In Roman Hovenbitzers Inszenierung von "Peter Grimes" übertragen sich die Qualen der Figuren aufs Publikum. Ein überwältigender Abend – vom Premierenpublikum frenetisch gefeiert.

Das Meer lässt einen nicht mehr los. Fast drei Stunden lang tost und brandet es immer wieder auf. Die Naturmacht schickt sich an, das Parkett zu fluten. Auch wenn jeder weiß, dass nicht einmal die Musiker im Orchestergraben gefährdet sind, weil die Wellen nur Projektion sind, bleibt die Anspannung. Zu geschickt hat Roy Spahn das Bühnenbild zu "Peter Grimes" gestaltet, zu dicht hat Roman Hovenbitzer die Oper inszeniert, die Benjamin Britten direkt nach dem Ende des Zweiten Weltkriegs uraufführte und dem Komponisten zum Durchbruch verhalf.

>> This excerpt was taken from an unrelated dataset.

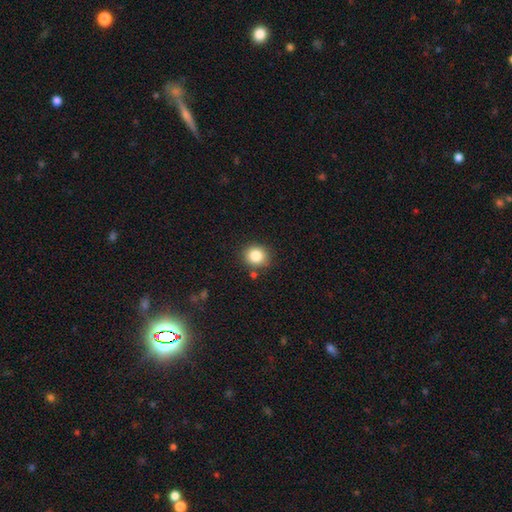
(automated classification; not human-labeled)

Und zu eindringlich machen Sänger und Musiker ihre Sache. Das Zischen und Donnern der Bombardierungen, der beklemmende Rhythmus von Soldatenstiefeln in der Musik muss damals den Menschen ins Mark gegangen sein. Und auch dieser "Peter Grimes" lässt sich nicht abschütteln – nicht in der Pause und auch nicht nach dem frenetischen Beifall des Premierenpublikums. (...)

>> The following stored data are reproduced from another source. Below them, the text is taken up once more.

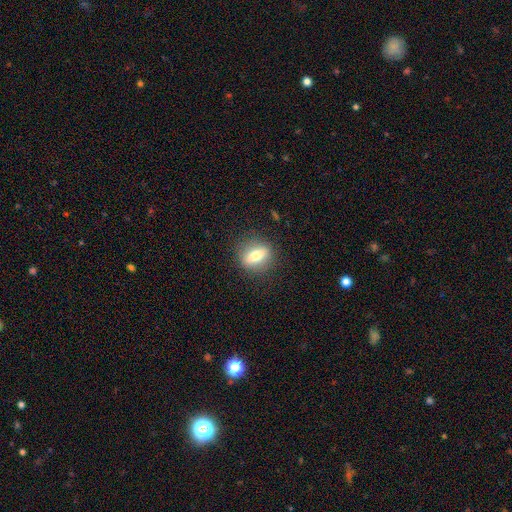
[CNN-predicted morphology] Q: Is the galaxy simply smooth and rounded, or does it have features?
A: smooth — 63%.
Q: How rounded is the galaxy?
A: in between — 50%.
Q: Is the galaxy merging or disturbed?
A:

Die See ist das Bild einer aufgewühlten Seele. (...) Düster, dunkel und drohend ist Peter Grimes meistens zu sehen. Das Team um Hovenbitzer hat es zu einem Psychothriller gemacht, der die Furcht der Menge vor dem Außenseiter und den Druck einer Schuld – ob gerechtfertigt oder nicht, das bleibt offen – seziert. Das Publikum ist bei dieser Autopsie ganz nah am Skalpell. Hitchcock lässt grüßen. Der Altmeister der Hochspannung ist auch dafür berühmt, dass er in jedem seiner Filme in einer Kurzszene auftaucht. So eine Figur ist bei Britten der Dichter George Crabbe, dessen Verserzählung aus dem 18. Jahrhundert die Vorlage fürs Libretto lieferte. Ohne zwingenden dramaturgischen Grund kommt er mehrfach kurz vor und verschwindet wieder.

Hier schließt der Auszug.